[EXTRACTED TEXT]
Background information:

Funds from endParalysis enabled a pilot collaboration between Dr Murray Blackmore of Marquette University and Dr Steve Perlmutter of Washington University to test a novel gene therapy treatment for chronic spinal cord injury. The animal study, funded by the endParalysis foundation in 2020-2021, aimed to advance the promising new gene therapy approach for improving axon growth after CHRONIC spinal cord injury. It was based on a recent discovery by Dr Blackmore’s lab that a combination of two transcription factors, Klf6 and Nr5a2 (KN), stimulates robust and highly reliable growth of Corticospinal tract (CST) axons. The goal here was to translate by determining whether KN is also effective in a more chronic and clinically relevant model of spinal contusion in Steve Perlmutter’s laboratory at the University of Washington. Read this blog post for more information about the project and its selection.

Latest update (May 2022):

The treatment showed promise in animal experiments when applied acutely to a mild injury, raising the question of whether it could be as effective in more severe and chronic injuries. With support from endParalysis, Blackmore and Perlmutter conducted a series of experiments to establish viral designs and surgical techniques for administering the treatment to rats in the chronic stage of spinal cord injury. Using this pilot data, the two laboratories were able to obtain additional funding from the Craig H. Nielsen foundation to comprehensively test this approach for improving recovery and functional recovery after chronic spinal cord injuries.
[/EXTRACTED TEXT]
[RECORD SET]
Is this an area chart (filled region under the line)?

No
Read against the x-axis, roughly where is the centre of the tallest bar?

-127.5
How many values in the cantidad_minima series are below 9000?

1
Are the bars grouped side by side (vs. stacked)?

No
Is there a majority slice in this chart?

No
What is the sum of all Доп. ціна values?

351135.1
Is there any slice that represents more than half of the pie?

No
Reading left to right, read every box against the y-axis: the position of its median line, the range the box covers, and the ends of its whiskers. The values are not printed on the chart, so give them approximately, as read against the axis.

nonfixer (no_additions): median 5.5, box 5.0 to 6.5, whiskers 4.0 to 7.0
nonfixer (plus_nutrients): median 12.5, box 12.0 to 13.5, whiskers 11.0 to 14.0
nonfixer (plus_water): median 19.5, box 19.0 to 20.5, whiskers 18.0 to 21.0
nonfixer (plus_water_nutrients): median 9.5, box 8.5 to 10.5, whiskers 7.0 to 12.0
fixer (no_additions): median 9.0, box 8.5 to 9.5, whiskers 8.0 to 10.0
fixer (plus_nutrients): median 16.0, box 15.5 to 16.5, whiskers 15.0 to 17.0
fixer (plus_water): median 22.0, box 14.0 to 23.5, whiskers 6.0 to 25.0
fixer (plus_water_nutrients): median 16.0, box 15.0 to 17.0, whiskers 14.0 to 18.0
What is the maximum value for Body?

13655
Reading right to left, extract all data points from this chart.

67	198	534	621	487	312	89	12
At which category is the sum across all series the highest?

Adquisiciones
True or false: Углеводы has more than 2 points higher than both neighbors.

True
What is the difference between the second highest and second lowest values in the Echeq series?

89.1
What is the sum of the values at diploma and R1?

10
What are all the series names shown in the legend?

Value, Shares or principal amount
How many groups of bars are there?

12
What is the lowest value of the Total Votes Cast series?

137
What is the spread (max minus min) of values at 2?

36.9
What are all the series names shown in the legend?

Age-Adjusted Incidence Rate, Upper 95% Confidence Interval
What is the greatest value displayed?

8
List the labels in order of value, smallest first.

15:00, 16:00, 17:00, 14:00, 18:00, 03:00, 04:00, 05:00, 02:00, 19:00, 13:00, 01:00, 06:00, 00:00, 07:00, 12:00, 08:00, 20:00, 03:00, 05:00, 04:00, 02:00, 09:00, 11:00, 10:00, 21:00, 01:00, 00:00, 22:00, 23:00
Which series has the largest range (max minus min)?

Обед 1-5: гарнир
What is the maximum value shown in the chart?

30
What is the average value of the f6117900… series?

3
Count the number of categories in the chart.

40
[/RECORD SET]
GOAL OF THE EXERCISE: Reproduce word for word the stretch of the text on the spinal cord injury gene therapy study from "Latest update (May" through "spinal cord injuries.".

RESULT:
Latest update (May 2022):

The treatment showed promise in animal experiments when applied acutely to a mild injury, raising the question of whether it could be as effective in more severe and chronic injuries. With support from endParalysis, Blackmore and Perlmutter conducted a series of experiments to establish viral designs and surgical techniques for administering the treatment to rats in the chronic stage of spinal cord injury. Using this pilot data, the two laboratories were able to obtain additional funding from the Craig H. Nielsen foundation to comprehensively test this approach for improving recovery and functional recovery after chronic spinal cord injuries.